Of the 33 states for which there is hospitalization data compiled by the Covid Tracking Project, 13 have seen increases in the number of new hospitalizations per day since May 25. That includes five of the seven states where testing has dropped as new cases have increased.
These data yield a spotty measure of how states are doing. If we simply indicate how states are faring on the four metrics (cases, tests, rate of positive tests and hospitalizations), we get something like this, where darker blue means doing better on the metric and darker orange doing worse. New York is doing well! Georgia, not so much.
Again, though, the point of testing isn’t simply to track new cases. It’s to better allow states and the country overall to contain outbreaks. We test a lot because that has helped states to know where the virus is spreading and to quarantine those who might have been exposed, preventing new infections.
When the administration began touting how many tests were being done, comparing the numbers to those in South Korea, which was seen as the gold standard for testing, we pointed out that the value of South Korea’s testing regimen was that it geared up quickly — and did a much better job of preventing outbreaks of the virus.
This chart, comparing the number of tests conducted in each country with the number of cases, shows how South Korea’s quick increase in tests led to a quick reduction in cases.
Yes, more testing will necessarily yield more cases, but then it will ideally lead to fewer overall cases as the virus is contained. Trump for some reason didn’t learn his lesson in early March when he tried to present the number of U.S. cases as being smaller than it actually was. He again wants people to think that the number of cases is somehow inflated, that measuring the spread of the virus is itself making things worse.
It’s not new that Trump would be frustrated by objective analysis that makes his policies or his efforts look flawed. In this case, though, Trump’s argument at least makes some intuitive sense: Sure, more tests means more cases.

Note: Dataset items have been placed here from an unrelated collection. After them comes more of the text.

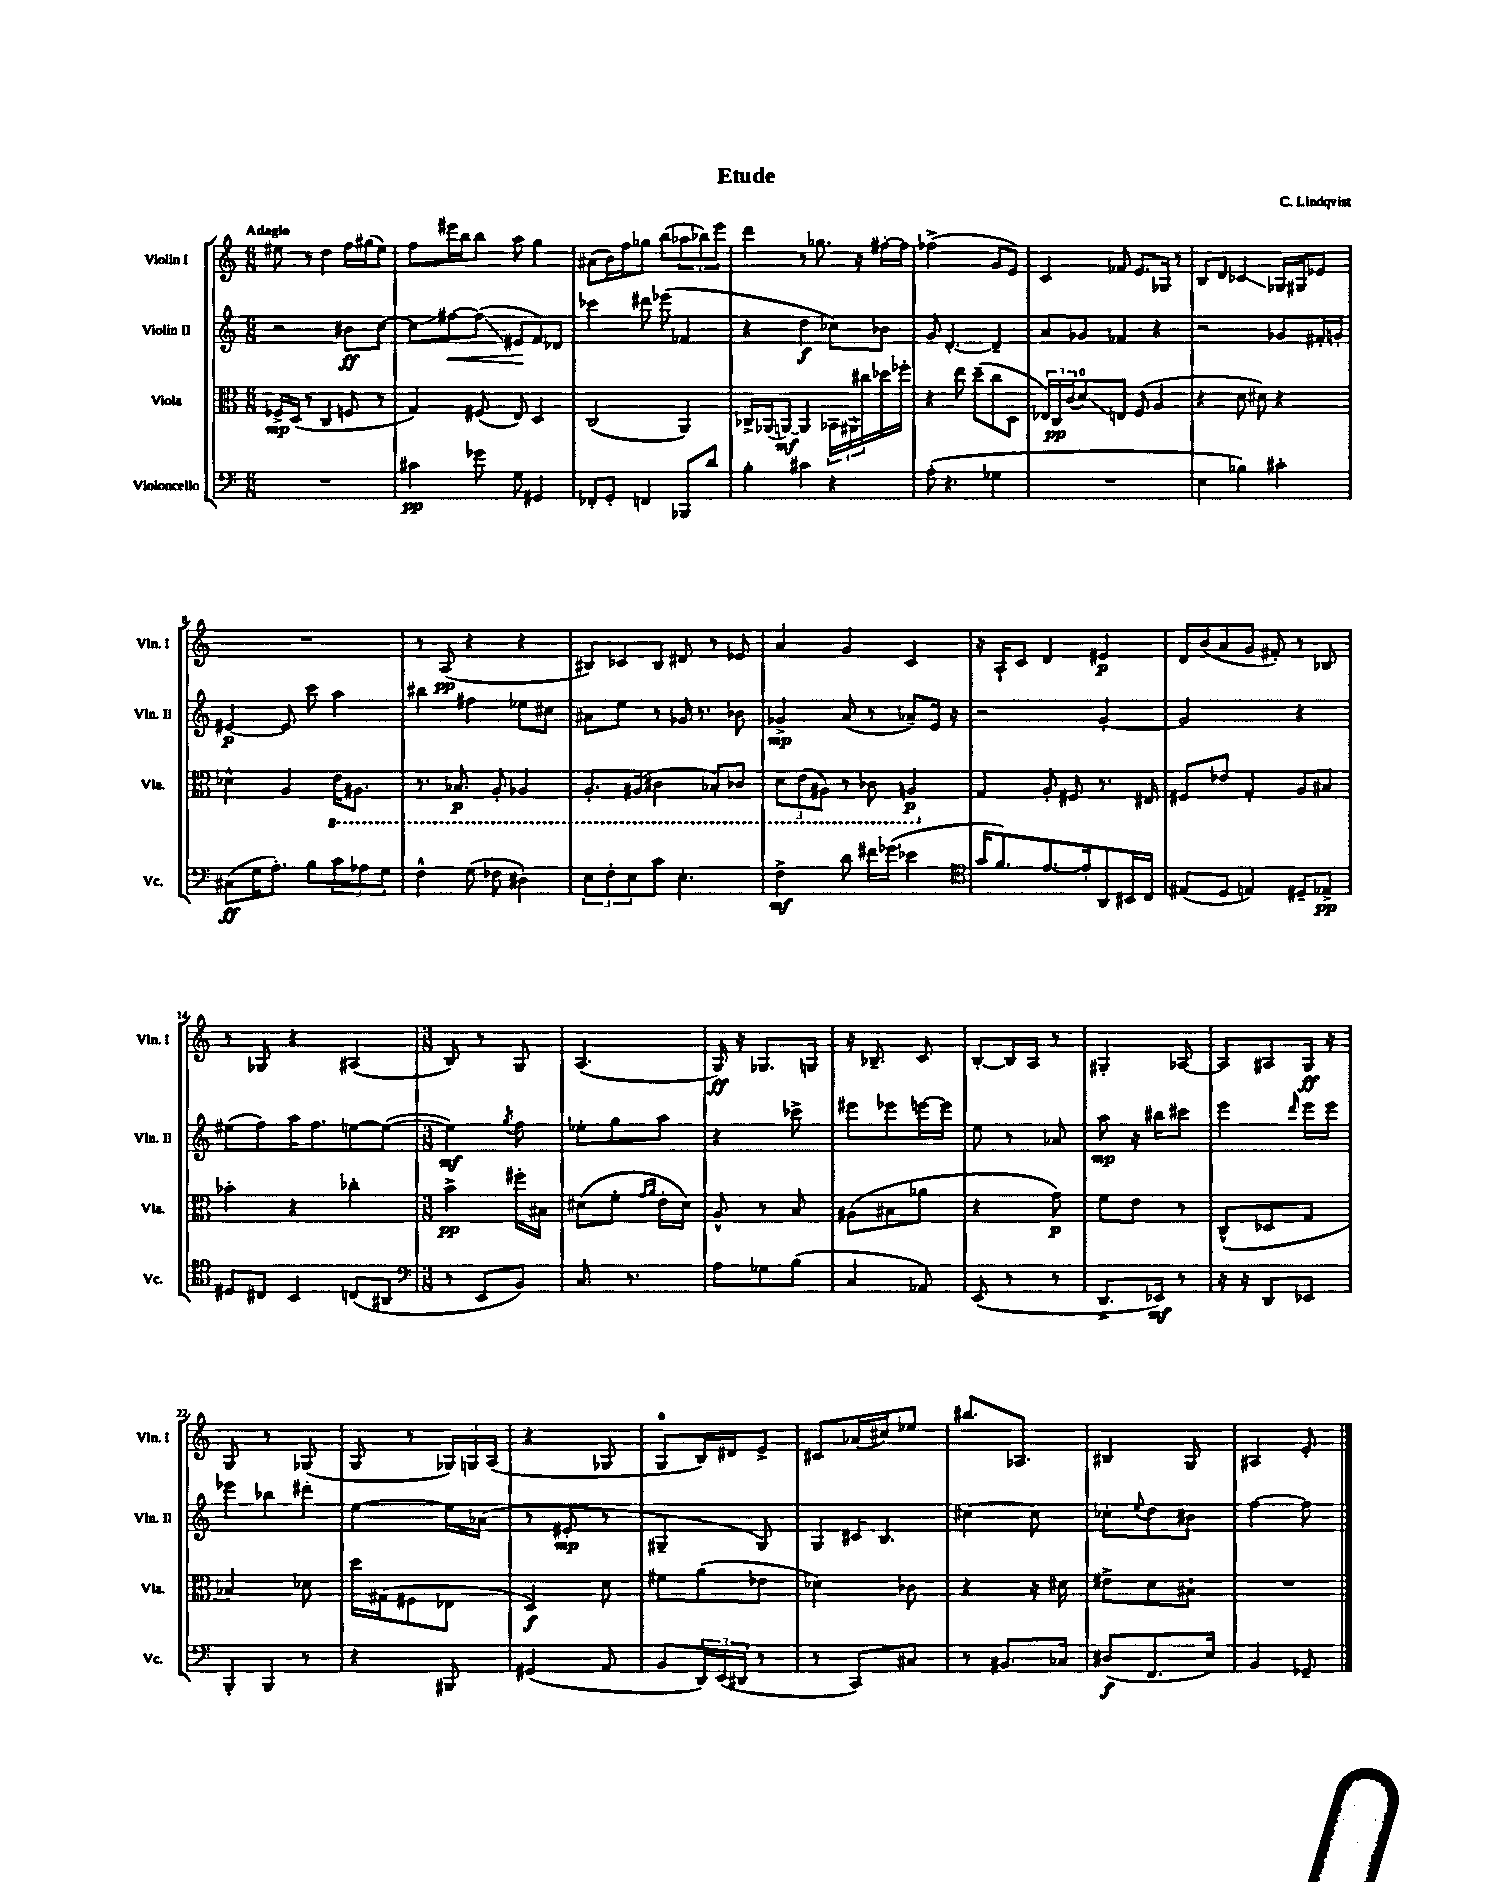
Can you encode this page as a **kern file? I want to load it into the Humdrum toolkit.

**kern	**kern	**kern	**kern
*staff4	*staff3	*staff2	*staff1
*clefF4	*clefC3	*clefG2	*clefG2
*k[]	*k[]	*k[]	*k[]
*M6/8	*M6/8	*M6/8	*M6/8
2.r	16F-^	2r	8ee#
.	(16D	.	.
.	8r	.	8r
.	4C	.	4dd
.	8F	8b#	16ff
.	.	.	(16gg#
.	8r	[8cc	8ee#)
=	=	=	=
4c#	4G)	8cc]	8ff
.	.	[8ff#	16eee#
.	.	.	16bb
8g-	(8F#	(8ff#]	8bb
8G	8E)	8e#	8aa
4GG#	4D	8f)	4gg
.	.	8d-	.
=	=	=	=
8FF-'	(2C	4ccc-	(8a#
8GG'	.	.	16b)
.	.	.	16ff
4FF	.	8ddd#	8gg-
.	.	(8eee-	(8bb
8BBB-	4AA)	4f-	12aa-
.	.	.	12bb-)
8d	.	.	.
.	.	.	12eee
=	=	=	=
4B'	16C-^	4r	4ddd
.	(16AA-	.	.
.	[8AA)	.	.
4c#	4AA]	4dd	8r
.	.	.	8.gg-
4r	24BB-	8cc-)	.
.	24AA#^^	.	.
.	.	.	16r
.	24cc#	.	.
.	16dd-	8b-	[16ff#'
.	16ff-'	.	16ff#]
=	=	=	=
(8A'	4r	8g	(2ff-^
4.r	.	[4.d'	.
.	8ee	.	.
.	(8dd~	.	.
4G-	8cc	4d~]	8g
.	8D	.	8e)
=	=	=	=
2.r	24E-)	8a	4c
.	24C	.	.
.	(24c	.	.
.	8d)	8g-	.
.	8E	4f-	8f-
.	(8F	.	8.e
.	4A	4r	.
.	.	.	16G-
.	.	.	8r
=	=	=	=
4E	4r	2r	8B
.	.	.	8d
4B-)	8d	.	4c-
.	8d#)	.	.
4c#'	4r	8g-	16G-
.	.	.	16G#
.	.	16f#'	8e-
.	.	16g'	.
=	=	=	=
(8C#	4d-^^	[4e#	2.r
16G	.	.	.
8.A')	.	.	.
.	4A	8e#]	.
8B	.	8ccc	.
12c	16E	4aa	.
.	8.AA#	.	.
12A-	.	.	.
12G	.	.	.
=	=	=	=
4F^^	8.r	4bb#	8r
.	.	.	(8A
.	8.BB-	.	.
(8G	.	4ff#	4r
8F-	8AA'	.	.
4D#')	4AA-	8ee-	4r
.	.	8cc#	.
=	=	=	=
12E	8.AA'	8a#	8B#)
12F'	.	.	.
.	.	8ee	8c-
12E	.	.	.
.	(16AA#	.	.
8c	4C#	8r	8B#
4.E'	.	16g-	8d#
.	.	8.r	.
.	8BB-')	.	8r
.	8C-	8b-	8e-
=	=	=	=
4F^	12D	4g-^	4a
.	(12E	.	.
.	12AA#)	.	.
8d	8r	(8a	4g
16f#	8C-	8r	.
(16g-	.	.	.
4e-	4AA	8a-~)	4c
.	.	16e	.
.	.	16r	.
=	=	=	=
*clefC4	*	*	*
16g	4G	2r	16r
8.f)	.	.	16A`
.	.	.	8c
[8.e	8A'	.	4d
.	8F#	.	.
16e']	.	.	.
8AA	8.r	[4g'	4e#
16BB#	.	.	.
16C	16E#	.	.
=	=	=	=
(8E#	8F#	2g]	16d
.	.	.	(16b
8D	8e-	.	8a
4E)	4G'	.	8g
.	.	.	8f#')
8D#~	8A	4r	8r
8E-^	8B#	.	8B-
=	=	=	=
8D#	4b-'	(8ee#	8r
8C#	.	8ff)	8G-
4BB	4r	16aa	4r
.	.	8.ff	.
(8C	4cc-'	[8ee	(4A#
8AA#	.	(8ee_	.
=	=	=	=
*clefF4	*	*	*
*M3/8	*M3/8	*M3/8	*M3/8
8r	4b^	4ee])	8B)
8EE	.	.	8r
.	.	8qgg	.
8BB)	16ff#'	8ff	8G
.	16B#	.	.
=	=	=	=
8.C	(8d#	8ee-'	(4.A
.	8f'	8gg	.
8.r	.	.	.
.	16qqg	.	.
.	16qqa	.	.
.	16e'	8aa	.
.	16d#)	.	.
=	=	=	=
8A	8A^^	4r	16G)
.	.	.	16r
8G-	8r	.	8.G-
(8B	8B	8ccc-^	.
.	.	.	16G
=	=	=	=
4C	(8A#	8eee#	16r
.	.	.	8.B-~
.	8B#	8eee-	.
8AA-)	8a-	[16eee	8c
.	.	16eee]	.
=	=	=	=
(8EE	4r	8ee	[8B'
8r	.	8r	16B]
.	.	.	16A
8r	8g)	8a-	8r
=	=	=	=
8.DD^	8f	8aa	4G#'
.	8e	16r	.
16EE-)	.	16bb#	.
8r	8r	8ccc#	[8A-
=	=	=	=
16r	(8C^^	4eee	8A-]
16r	.	.	.
8DD	8D-	.	8A#
.	.	16qqddd	.
8EE-	8G	16eee	16G
.	.	16eee	16r
=	=	=	=
8BBB'	4B-)	8eee-	8G
8BBB	.	8bb-	8r
8r	8d-	8ddd#'	(8G-
=	=	=	=
4r	16dd	[4ee	8G
.	(16G#	.	.
.	8F#	.	8r
8BBB#	8E-	16ee]	24G-)
.	.	.	24G
.	.	(16a-	.
.	.	.	(24A
=	=	=	=
(4GG#	4D)	8r	4r
.	.	8e#'	.
8AA	8d	8r	8G-
=	=	=	=
8BB	8f#	4G#~	8G
24DD)	(8a	.	16B)
(24EE	.	.	.
.	.	.	16d#
24DD#	.	.	.
8r	8e-	8G#)	8e^
=	=	=	=
8r	4d-)	8G	8c#
8CC)	.	16c#	(16a-
.	.	8.B	16cc#)
8C#	8c-	.	8ee-
=	=	=	=
8r	4r	[4cc#	8.bb#
8.BB#	.	.	.
.	.	.	8.A-
.	16r	8cc#]	.
16C-	16d#	.	.
=	=	=	=
(8D#	8e#^	8cc-'	4B#
.	.	8qqee	.
8.FF	8d	8dd	.
.	8B#`	8b#	8G
16E)	.	.	.
=	=	=	=
4BB	4.r	[4ff	4A#
8GG-~	.	8ff]	8e'
==	==	==	==
*-	*-	*-	*-
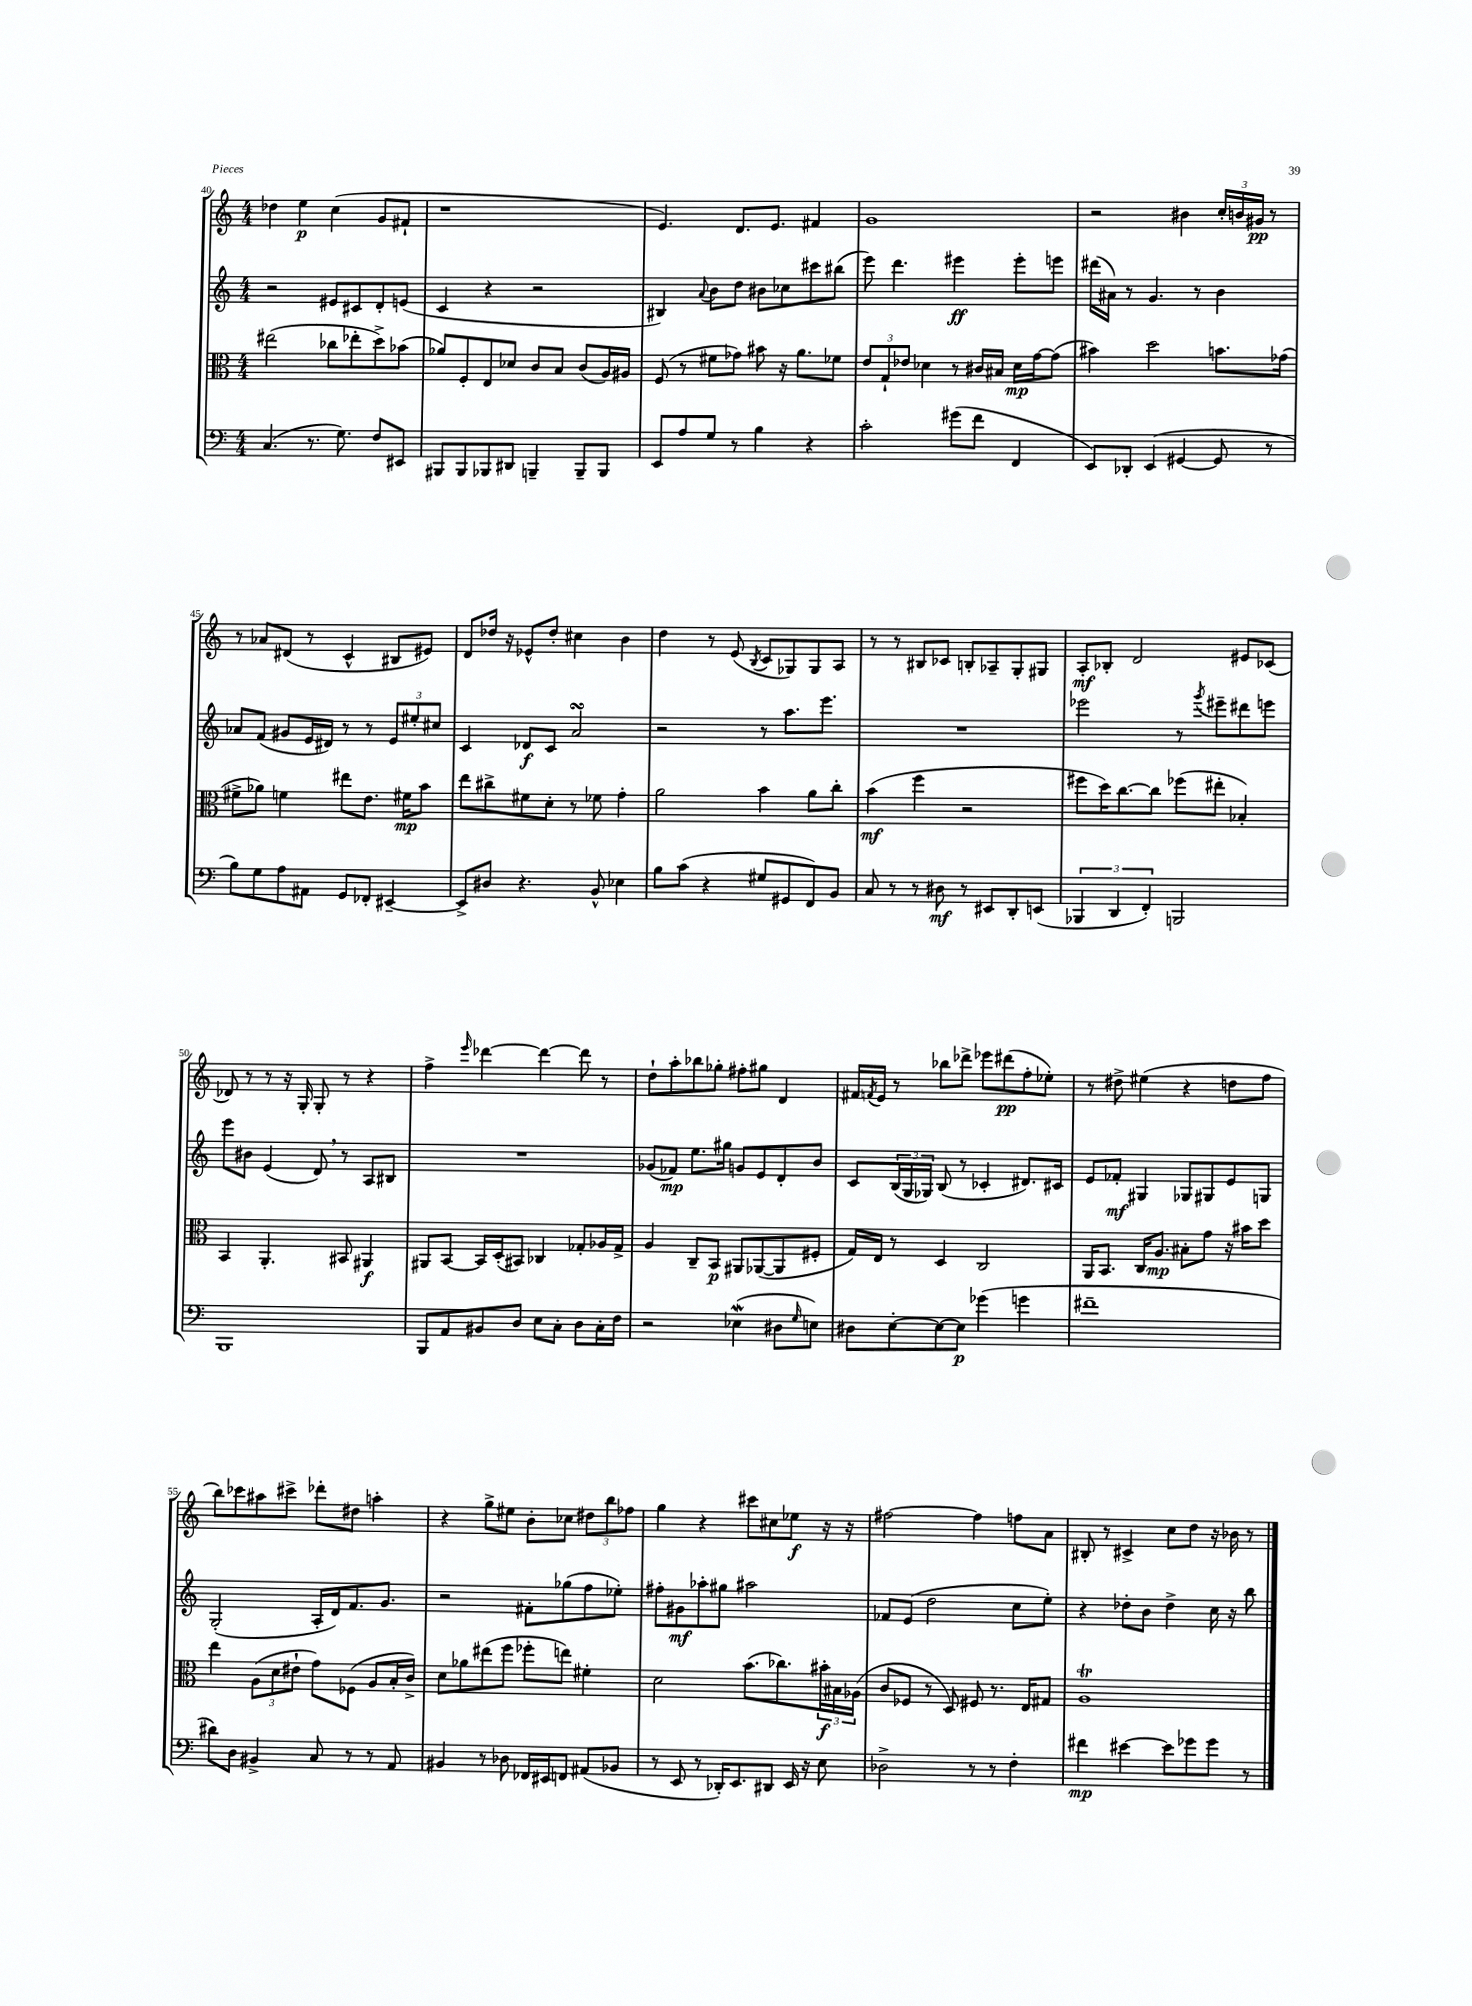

But, again, it’s still more cases. More deaths. And we still can’t be confident that we’re capturing every infection because we’re still not sure that we’re testing everyone who needs to be tested. As in early March, more testing will mean a quicker containment of the pandemic. As in early March, Trump would apparently rather suggest that everyone’s worrying unnecessarily and hope for the best.
We can at least hope that things turn out better moving forward than they did in the two months after early March.